Sâbit bin Kays kalkıp:

“Bu kardeşi ben misafir ederim yâ Rasûlâllah!” dedi. Onu evine götürdü. Eşine dedi ki:

“–Bu, Rasûlullâh’ın misafiridir. Sakın evde olan bir şeyi yarını düşünerek, ondan saklamayasın!” Kadıncağız dedi ki:

“–Vallâhi evde çocuklara yetecek kadardan fazla bir şey yok!” Sâbit dedi ki:

“–Çocuklar akşam bir şey isterlerse onları uyut, gel. Kandili de söndür. Bu gece, ziyanı yok, aç kalalım.” Hanımı, Sâbit’in dediğini aynen yaptı. Sâbit ertesi gün Rasûlullâh’ı görmeye gittiğinde ona buyurdu ki:

“Allah bu işi beğendi. Filân beyin ve filân hanımın yaptığına güldü. (hoşnutluk gösterdi).” Bu hâdise üzerine; “Kendi dayanılmaz ihtiyaçları olduğu hâlde onlar başkalarını kendilerine tercih ederler.” (Haşr, 9) mealindeki âyet nâzil olmuştur.

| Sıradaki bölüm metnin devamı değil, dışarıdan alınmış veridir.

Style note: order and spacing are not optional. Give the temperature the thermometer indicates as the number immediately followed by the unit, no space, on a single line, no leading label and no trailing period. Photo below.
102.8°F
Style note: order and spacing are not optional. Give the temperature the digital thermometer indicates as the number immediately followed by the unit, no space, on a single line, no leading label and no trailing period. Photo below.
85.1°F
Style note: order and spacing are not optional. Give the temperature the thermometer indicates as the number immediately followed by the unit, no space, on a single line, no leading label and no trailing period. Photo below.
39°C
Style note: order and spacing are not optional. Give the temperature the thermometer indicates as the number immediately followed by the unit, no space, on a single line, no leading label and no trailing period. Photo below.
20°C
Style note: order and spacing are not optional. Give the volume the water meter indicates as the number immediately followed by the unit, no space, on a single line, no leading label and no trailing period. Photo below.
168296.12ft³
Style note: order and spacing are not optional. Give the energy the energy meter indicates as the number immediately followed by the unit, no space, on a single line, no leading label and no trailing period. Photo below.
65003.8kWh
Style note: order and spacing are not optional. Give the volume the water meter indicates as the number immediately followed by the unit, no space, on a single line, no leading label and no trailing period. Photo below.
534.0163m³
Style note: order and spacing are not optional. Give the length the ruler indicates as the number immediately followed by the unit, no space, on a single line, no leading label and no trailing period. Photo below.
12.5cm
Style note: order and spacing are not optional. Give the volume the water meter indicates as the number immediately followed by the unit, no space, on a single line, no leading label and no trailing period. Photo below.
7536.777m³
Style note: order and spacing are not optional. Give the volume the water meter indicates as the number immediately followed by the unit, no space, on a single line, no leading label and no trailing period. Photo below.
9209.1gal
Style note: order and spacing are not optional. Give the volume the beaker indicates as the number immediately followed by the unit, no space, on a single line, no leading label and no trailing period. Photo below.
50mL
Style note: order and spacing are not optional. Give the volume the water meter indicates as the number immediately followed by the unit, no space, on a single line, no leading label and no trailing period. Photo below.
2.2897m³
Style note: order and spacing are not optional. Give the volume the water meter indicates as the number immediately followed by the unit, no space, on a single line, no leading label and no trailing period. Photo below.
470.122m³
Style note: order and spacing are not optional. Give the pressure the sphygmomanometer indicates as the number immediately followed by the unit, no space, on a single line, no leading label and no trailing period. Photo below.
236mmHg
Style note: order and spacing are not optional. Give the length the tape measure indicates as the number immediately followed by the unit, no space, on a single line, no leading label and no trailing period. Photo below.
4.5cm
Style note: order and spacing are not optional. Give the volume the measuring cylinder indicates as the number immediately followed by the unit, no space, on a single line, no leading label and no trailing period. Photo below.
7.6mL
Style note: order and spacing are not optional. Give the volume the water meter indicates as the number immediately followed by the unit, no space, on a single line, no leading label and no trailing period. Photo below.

Böylece Sâbit bin Kays ve eşi îsâr konusunda en harika ve en doğru örneği sergilemiş oldular ki, Allah bu candan davranışı kitabında methetti. Rasûlullah’tan gelen sahih hadiste: “Sadakanın en üstünü az (bir mal)a sahip olanın verdiğidir.” buyurulmuştur. Görüldüğü gibi Sâbit’in makamı gerçekten yüce ve şerefli bir makamdır ki infak ettiği şeye kendisinin, kendisinden de öte çocuklarının ihtiyacı olduğu hâlde başkasını tercih etmeyi başarmıştır.